My first day with Kenny didn’t go well. He’d been at this for decades, and he didn’t have patience for somebody learning the job for the first time, figuring it out as I went. Kenny yelled — at everyone. He ranted that he was surrounded by idiots, that he had done this job for too long. He was wasting his time and his talent. He made these ridiculous, outlandish statements — he had invented Saturday Night Live back in the day, he had “made” Chevy Chase, he had invented modern comedy — I just rolled my eyes at this bitter old guy. I was a peon working for Kenny, but I was smart, I had been to school. I didn’t have a clue how to do this job, but I knew a load of crap when I heard it.
It got worse from there. On my second day with Kenny, just before lunch, Kenny stopped everything. He picked up the phone and called the executive producer. This was not good. “Bob,” he said, “it’s Kenny. Look, this Robb kid. He’s a nice kid, sweet kid. He’s learning, but he doesn’t know…, he literally does not know what the f**k he is doing.”
Time stopped. I was sitting right next to him. I should have quit before, when I had the chance.
Kenny listened for a moment, then “Yeah, I understand. But we have another show next month. Can we please next time just hire a guy who has done the f**king job before? Jesus.”
All the guys looked away, but Kenny looked at me. I held his gaze and nodded.
But here’s where it gets interesting. The thing about Kenny… he’s an s.o.b., he’s a hard-ass… but he’s a sweet guy. Really. Kenny S____ is a sweet guy. He had humiliated me — not maliciously, not out of cruelty — but he did what he had to do, which just happened to humiliate me. In front of the other guys. And he knew it. And he knew I knew it. And we still had a week and a half left.
But Kenny was right — I was learning. Soon I had it down. The first few days were hell — if they had anyone else to come in and take over, I would have been fired. But they didn’t. And I hadn’t shrunken before Kenny. We just had to get this show edited and then they would hire another guy next time.
Except they didn’t. Kenny asked me to stay on for the next show. And then the next. After all, I had it down now. The old s.o.b. was still a jerk and full of crap, but he was also loyal.
The 2-week gig turned into 5 or 6 months. I did 3 shows with Kenny, plus a couple of award shows with other producers at that prodco. I hated the guy and openly rolled my eyes when he started talking big (what did I have to lose?), but by the end, he was taking us out for old-school Burbank Chinese food (on Olive I think). He was giving me gifts. Seriously. Gifts. We actually started talking to each other. And I learned something: he wasn’t full of crap after all. Everything he said was true. All that bluster about SNL, the movies with Chevy Chase, inventing modern comedy,… all true.

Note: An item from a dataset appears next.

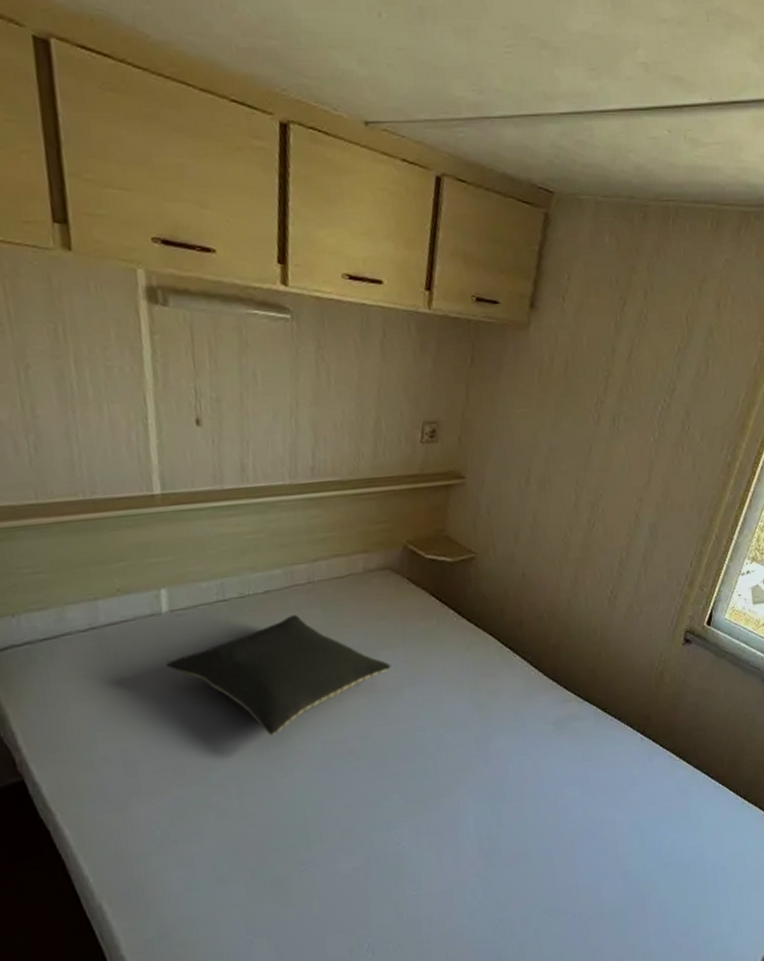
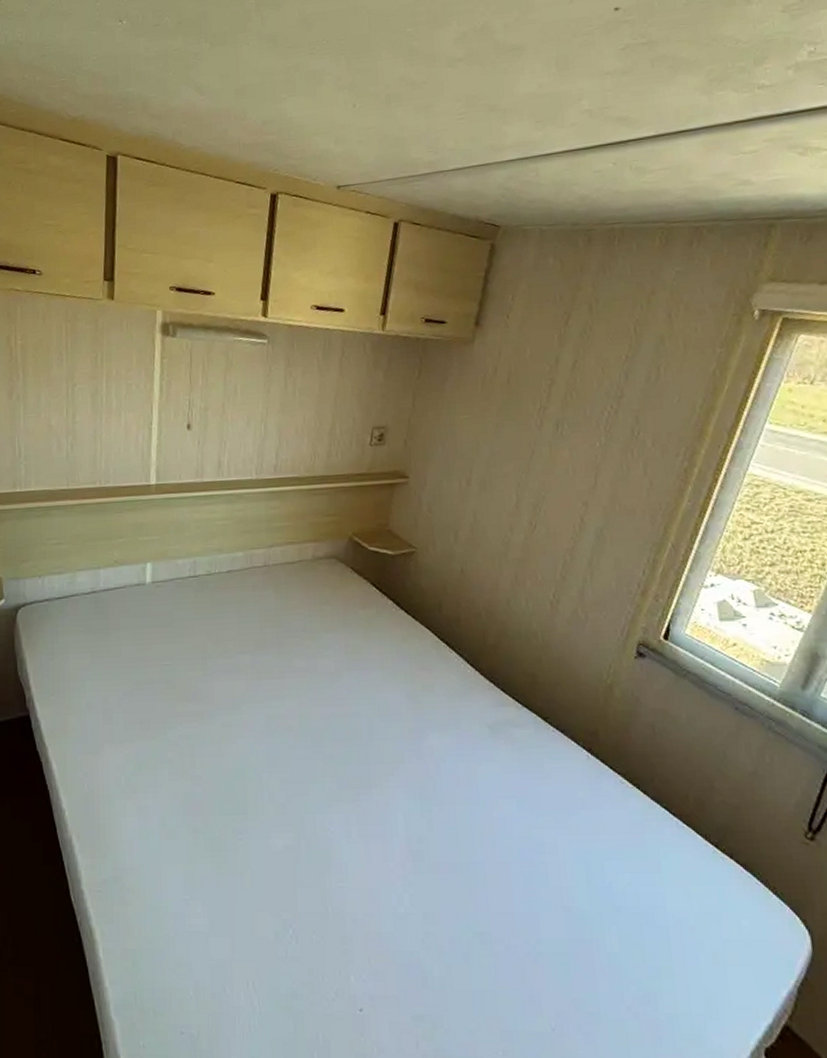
pillow: present [165,615,392,736] -> none [144,594,332,703]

I’m serious. I looked it up. I didn’t feel so smart anymore.
And then one day, about a year after I had last seen Kenny, I got home from the day job to hear a message on my machine. They had gotten another show and Kenny wanted me on the team.
Kenny never called me a “c**ksucker,” although he called me plenty other names. I didn’t make it in the business, but I guess I got close. I’m sure Kenny doesn’t even remember me. But I remember him. Sometimes you work for helpless jerks, sometimes you work for weasels. But sometimes, if you’re lucky, you work for Kenny S____. And you learn.